On Thu, 22 Sep 2011, Lukas Bulwahn wrote:

On 09/22/2011 11:36 AM, Peter Lammich wrote:
Perhaps we should start using a standardized process for phasing out
legacy theorems, like moving them into a separate theory file
"Legacy.thy" that would not be imported by default, and would be
cleared out after each release. When upgrading Isabelle, users could
import Legacy.thy as needed to get their theories working, and then
work gradually to eliminate the dependencies on it. What do you think?

If one tries to follow Brian's idea, even with the Legacy.thy, there is still no guarantees that by importing the theory, everything works as with the release before. For some incompatible changes, retaining compatibility within another theory is larger than the change itself.

But for the special case of phasing out legacy theorems, it might work, but then I would only restrict this Legacy theory to selected theories (maybe everything within HOL-Plain or even less).

This is an old problem, and we have some partial solutions to it that are reasonably established in Isabelle/ML at the least.

It is generally hard to assemble all legacy stuff in a single central "Legacy" module (or theory), because legacy stuff also needs to observe certain dependencies. In ML structure Misc_Legacy is close to that idea of central collection point, but it is only used maybe for 30% of the hard legacy stuff from Isabelle/Pure. Apart from that, naming conventions like "legacy_foo" and the well-known legacy warnings are used to make clear what is the situation.
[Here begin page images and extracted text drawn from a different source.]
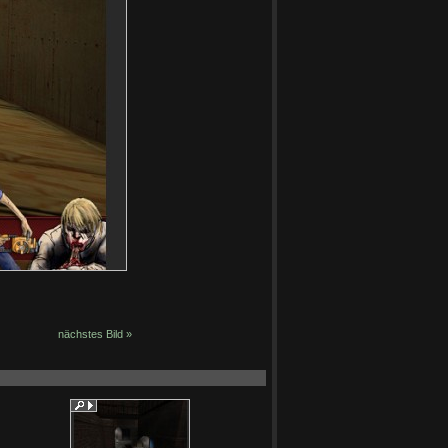
nächstes Bild »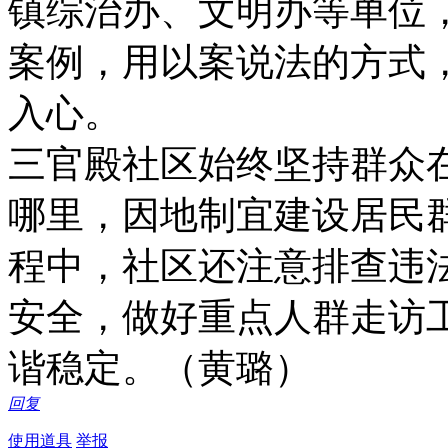
镇综治办、文明办等单位
案例，用以案说法的方式
入心。
三官殿社区始终坚持群众
哪里，因地制宜建设居民
程中，社区还注意排查违
安全，做好重点人群走访
谐稳定。（黄璐）
回复
使用道具
举报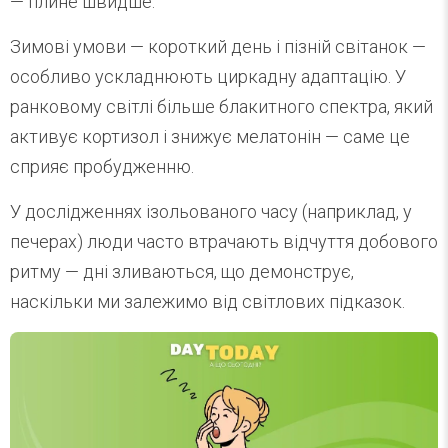
— плине швидше.
Зимові умови — короткий день і пізній світанок —
особливо ускладнюють циркадну адаптацію. У
ранковому світлі більше блакитного спектра, який
активує кортизол і знижує мелатонін — саме це
сприяє пробудженню.
У дослідженнях ізольованого часу (наприклад, у
печерах) люди часто втрачають відчуття добового
ритму — дні зливаються, що демонструє,
наскільки ми залежимо від світлових підказок.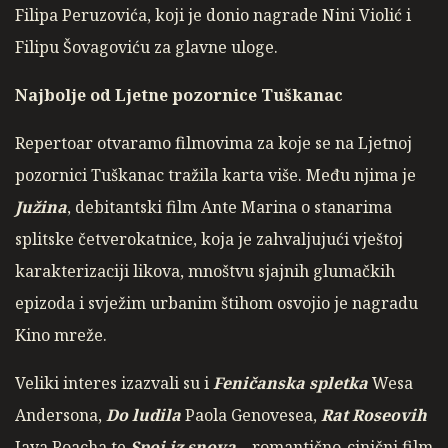
Filipa Peruzovića, koji je donio nagrade Nini Violić i
Filipu Šovagoviću za glavne uloge.
Najbolje od Ljetne pozornice Tuškanac
Repertoar otvaramo filmovima za koje se na Ljetnoj
pozornici Tuškanac tražila karta više. Među njima je
Južina
, debitantski film Ante Marina o stanarima
splitske četverokatnice, koja je zahvaljujući vještoj
karakterizaciji likova, mnoštvu sjajnih glumačkih
epizoda i svježim urbanim štihom osvojio je nagradu
Kino mreže.
Veliki interes izazvali su i
Feničanska spletka
Wesa
Andersona,
Do ludila
Paola Genovesea,
Rat Roseovih
Jaya Roacha te
Spoj iz snova
– romantično-cinični film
For theory content we occasionally have "Old_Foo" entries for larger modules. For smaller collection it was up to the discretion of the maintainer what to do, and this is probably the case here. So the people behind this lattice modernization effort should have a feeling if it is worth to introduce some HOL/Library/Old_Lattices.thy or similar.


In Java, there is a "deprecated" flag for such issues. Isabelle could
then issue
a warning whenever using a deprecated lemma --- like the "legacy"-warnings
it already issues when using some deprecated features (recdef, etc.)

You are assuming that you could flag theorems, and all tools know what these flags should actually mean, and if they use them.
That's technically quite difficult to achieve.

In principle we have similar flags for name space entries already, e.g. "concealed". Having an official legacy status (also in the Proper IDE) is probably easy to implement, but the main work is maintaining the actual annotations in the libraries. My impression is that the traditional approach is to clear out old material quickly, so that the issue only arises in a weak sense. (In contrast, the Java standard library is famous for being strictly monotonic, where deprecated stuff is never disposed.)